La festa della Dea Centenotl

Centenotl, è il nome che Xavier Clavigero attribuisce alla divinità madre di tutti gli Dei, cuore della Terra e progenitrice del popolo Messicano.

Era la Dea delle medicine e delle erbe medicinali; adorata dai medici, dai chirurghi e da coloro che praticavano l'arte del salasso; venerata dalle ostetriche e dalle donne che procuravano interruzioni di gravidanza con l'uso delle erbe. Era chiamata anche Temazcalteci, che significa “ la Progenitrice dei bagni” perché era adorata anche da coloro che avevano i bagni temazcalli, all'interno dei quali ponevano sempre la sua immagine.

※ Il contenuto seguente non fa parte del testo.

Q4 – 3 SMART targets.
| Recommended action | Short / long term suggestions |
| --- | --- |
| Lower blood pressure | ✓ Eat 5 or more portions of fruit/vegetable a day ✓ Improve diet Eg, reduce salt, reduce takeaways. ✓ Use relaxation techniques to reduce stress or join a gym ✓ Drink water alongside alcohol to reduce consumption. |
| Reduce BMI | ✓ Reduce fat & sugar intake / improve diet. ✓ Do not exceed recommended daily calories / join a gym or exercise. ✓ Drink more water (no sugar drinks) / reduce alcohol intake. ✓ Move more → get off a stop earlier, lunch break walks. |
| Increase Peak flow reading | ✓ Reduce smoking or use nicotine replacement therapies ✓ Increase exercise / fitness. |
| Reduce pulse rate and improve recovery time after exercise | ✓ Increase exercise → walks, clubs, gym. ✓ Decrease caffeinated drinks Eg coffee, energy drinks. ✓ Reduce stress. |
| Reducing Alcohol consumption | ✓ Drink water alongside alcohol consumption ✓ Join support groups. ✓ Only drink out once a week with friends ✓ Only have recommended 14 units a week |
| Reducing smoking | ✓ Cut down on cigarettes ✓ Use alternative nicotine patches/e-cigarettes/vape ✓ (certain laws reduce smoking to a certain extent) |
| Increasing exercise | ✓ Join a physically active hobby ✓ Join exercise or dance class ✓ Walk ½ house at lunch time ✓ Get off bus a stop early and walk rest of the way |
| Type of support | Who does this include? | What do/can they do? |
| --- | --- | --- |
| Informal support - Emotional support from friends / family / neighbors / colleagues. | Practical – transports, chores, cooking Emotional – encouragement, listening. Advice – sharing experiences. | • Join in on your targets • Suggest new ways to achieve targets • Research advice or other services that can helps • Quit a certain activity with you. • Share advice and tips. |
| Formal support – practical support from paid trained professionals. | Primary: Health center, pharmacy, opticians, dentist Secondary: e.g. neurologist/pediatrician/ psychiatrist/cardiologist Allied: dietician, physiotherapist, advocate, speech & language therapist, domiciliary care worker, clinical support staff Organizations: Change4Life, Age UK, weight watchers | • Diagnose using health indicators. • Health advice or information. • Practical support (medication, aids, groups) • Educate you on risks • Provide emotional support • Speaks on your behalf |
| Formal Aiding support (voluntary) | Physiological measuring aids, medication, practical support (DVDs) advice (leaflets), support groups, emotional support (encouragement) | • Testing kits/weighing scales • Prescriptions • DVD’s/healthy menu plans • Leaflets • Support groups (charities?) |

Tutti gli anni, costoro le dedicavano una grandissima festa. Compravano una donna e la vestivano e adornavano con gli ornamenti tipici della Dea, così come era raffigurata nei dipinti. Tutti i giorni della sua festa, danzavano con lei la danza areyto e la coprivano di regali, facendola divertire moltissimo, affinché non intristisse per la sua fine imminente né scoppiasse in lacrime. Si allestivano per lei grandi banchetti con i manicaretti più gustosi e i guerrieri più valorosi, ricoperti di splendide armature, si sfidavano

in gare di coraggio. Giunto il momento, veniva immolata all'altare del sacrificio insieme ad altre due vittime. Un sacerdote esperto la scuoiava e la sua pelle veniva indossata da un officiante che sfilava per la città facendone un grande sfoggio. Naturalmente oltre a questa divinità, le popolazioni Messicane e Azteche in particolare ebbero molte divinità della Salute e delle malattie . Tzapotlatena era la Dea protettrice dei rimedi farmacologici, Xipetotec patrono dei medici e protettore della pelle. Chalchiuhtlicua Da della fertilità, Tlazolteotl era la Dea della Medicina e patrona dei medici chirurghi, ostetriche, flebotomi,indovini e Dea della fertilità. Xipe Totec era la divinità della Primavera e della Natura che si risveglia. Associato a tutte le malattie primaverili, tipo le malattie che oggi definiamo allergiche, aveva il corpo ricoperto di pelle umana, forse per analogia con la muta della pelle dei serpenti a primavera, e per questo era invocato dai medici per curare tutte le malattie dermatologiche. Il Dio del Vento era noto con il nome di Ehecatl, la sua ira sera causa di brividi e di dolori reumatici, il serpente piumato Quetzalcoatl curava tutte le malattie. La lebbra, la gotta, la pazzia e le piaghe erano causate dall'ira funesta di Tezcatlipoco, Dio patrono dei negromanti e della magia nera. Cihuateteo era la Dea delle donne morte di parto.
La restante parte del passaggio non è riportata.